- **Dataset**
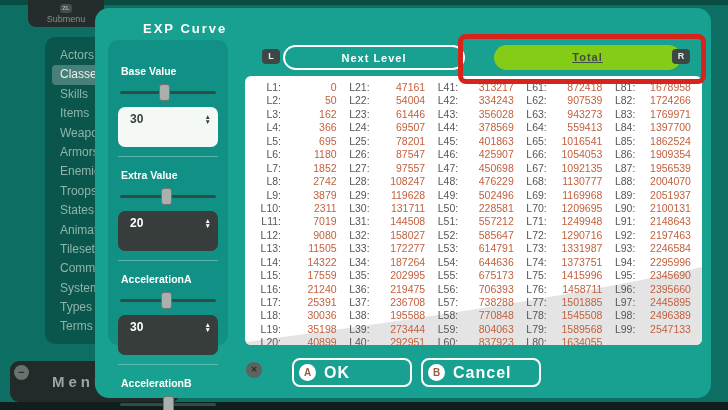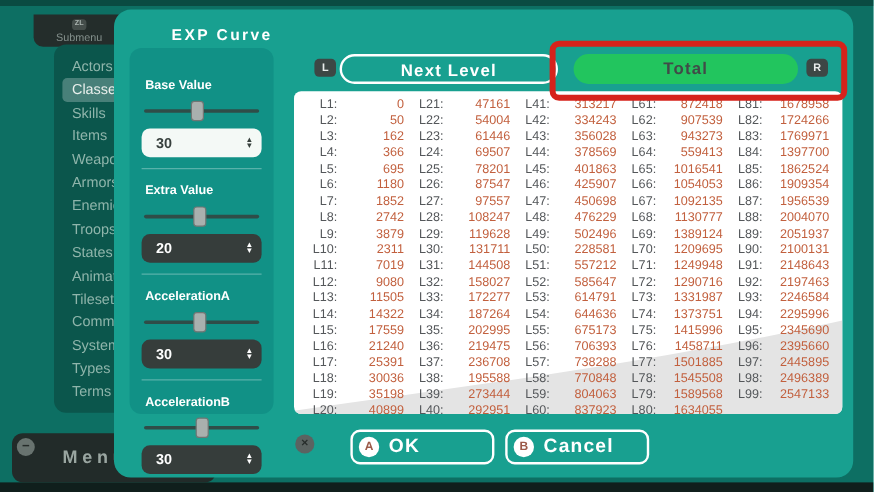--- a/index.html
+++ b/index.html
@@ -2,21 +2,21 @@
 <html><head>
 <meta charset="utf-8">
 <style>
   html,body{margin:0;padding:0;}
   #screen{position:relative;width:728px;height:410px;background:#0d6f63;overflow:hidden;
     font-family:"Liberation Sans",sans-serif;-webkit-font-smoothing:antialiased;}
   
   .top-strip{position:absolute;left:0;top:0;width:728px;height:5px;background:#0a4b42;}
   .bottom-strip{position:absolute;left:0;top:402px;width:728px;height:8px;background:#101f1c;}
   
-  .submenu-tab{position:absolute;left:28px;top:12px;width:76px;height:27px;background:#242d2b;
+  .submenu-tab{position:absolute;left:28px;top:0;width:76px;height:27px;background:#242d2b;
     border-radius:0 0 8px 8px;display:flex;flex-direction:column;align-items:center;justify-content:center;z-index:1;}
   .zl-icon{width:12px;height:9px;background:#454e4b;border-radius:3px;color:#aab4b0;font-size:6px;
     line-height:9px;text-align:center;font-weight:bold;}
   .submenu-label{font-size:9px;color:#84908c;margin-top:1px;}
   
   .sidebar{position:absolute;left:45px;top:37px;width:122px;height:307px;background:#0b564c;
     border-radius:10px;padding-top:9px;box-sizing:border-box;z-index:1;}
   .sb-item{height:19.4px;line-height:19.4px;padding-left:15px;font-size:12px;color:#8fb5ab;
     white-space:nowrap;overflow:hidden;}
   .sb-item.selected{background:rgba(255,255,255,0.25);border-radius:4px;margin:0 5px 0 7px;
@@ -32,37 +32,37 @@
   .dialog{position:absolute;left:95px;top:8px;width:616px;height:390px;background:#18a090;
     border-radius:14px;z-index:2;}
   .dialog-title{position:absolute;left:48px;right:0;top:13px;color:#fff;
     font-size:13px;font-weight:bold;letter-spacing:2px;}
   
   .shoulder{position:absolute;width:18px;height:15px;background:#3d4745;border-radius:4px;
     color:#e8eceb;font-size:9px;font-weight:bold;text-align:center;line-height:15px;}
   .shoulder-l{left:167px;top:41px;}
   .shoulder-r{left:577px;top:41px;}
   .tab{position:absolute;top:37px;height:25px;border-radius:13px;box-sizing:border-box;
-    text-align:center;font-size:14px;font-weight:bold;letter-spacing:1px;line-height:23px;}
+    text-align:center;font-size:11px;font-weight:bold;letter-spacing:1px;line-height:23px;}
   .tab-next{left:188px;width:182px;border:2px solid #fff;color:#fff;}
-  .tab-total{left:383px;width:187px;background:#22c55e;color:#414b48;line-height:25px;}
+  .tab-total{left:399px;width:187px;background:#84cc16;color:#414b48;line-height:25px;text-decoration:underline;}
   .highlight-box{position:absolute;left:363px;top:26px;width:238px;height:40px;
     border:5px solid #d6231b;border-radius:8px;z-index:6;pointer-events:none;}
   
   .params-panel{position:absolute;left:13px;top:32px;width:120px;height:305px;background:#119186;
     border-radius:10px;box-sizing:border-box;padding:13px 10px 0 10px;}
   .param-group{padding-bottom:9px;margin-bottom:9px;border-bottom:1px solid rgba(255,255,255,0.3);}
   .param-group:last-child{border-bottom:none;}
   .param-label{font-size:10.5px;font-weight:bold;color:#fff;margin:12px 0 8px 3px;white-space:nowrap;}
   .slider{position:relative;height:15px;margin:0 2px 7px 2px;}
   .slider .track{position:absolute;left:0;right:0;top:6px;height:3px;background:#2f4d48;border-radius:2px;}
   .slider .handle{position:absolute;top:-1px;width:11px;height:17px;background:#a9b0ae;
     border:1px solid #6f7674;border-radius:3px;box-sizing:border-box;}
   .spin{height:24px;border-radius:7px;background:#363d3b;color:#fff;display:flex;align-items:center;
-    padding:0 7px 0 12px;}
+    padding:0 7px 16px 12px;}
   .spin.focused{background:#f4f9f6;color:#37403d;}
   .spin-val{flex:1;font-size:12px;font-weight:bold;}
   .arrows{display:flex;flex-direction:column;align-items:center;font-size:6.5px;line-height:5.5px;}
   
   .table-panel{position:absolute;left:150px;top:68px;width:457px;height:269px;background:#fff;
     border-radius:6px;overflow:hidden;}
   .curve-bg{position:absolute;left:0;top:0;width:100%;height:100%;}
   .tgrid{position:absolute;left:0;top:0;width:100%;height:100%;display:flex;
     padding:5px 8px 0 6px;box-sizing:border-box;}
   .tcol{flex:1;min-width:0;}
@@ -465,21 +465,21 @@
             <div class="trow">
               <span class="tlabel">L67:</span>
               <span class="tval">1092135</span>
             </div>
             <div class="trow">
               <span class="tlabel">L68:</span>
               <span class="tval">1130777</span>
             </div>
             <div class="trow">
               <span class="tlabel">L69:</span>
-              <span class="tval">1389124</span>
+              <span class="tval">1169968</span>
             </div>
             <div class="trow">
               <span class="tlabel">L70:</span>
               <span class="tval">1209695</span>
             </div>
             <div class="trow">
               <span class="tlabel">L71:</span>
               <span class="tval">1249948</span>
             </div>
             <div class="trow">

- **Task requirements**
In the records above, some lines hold the word "spacing"; copy each such line.

- **Written reply**
     font-size:13px;font-weight:bold;letter-spacing:2px;}
-    text-align:center;font-size:14px;font-weight:bold;letter-spacing:1px;line-height:23px;}
+    text-align:center;font-size:11px;font-weight:bold;letter-spacing:1px;line-height:23px;}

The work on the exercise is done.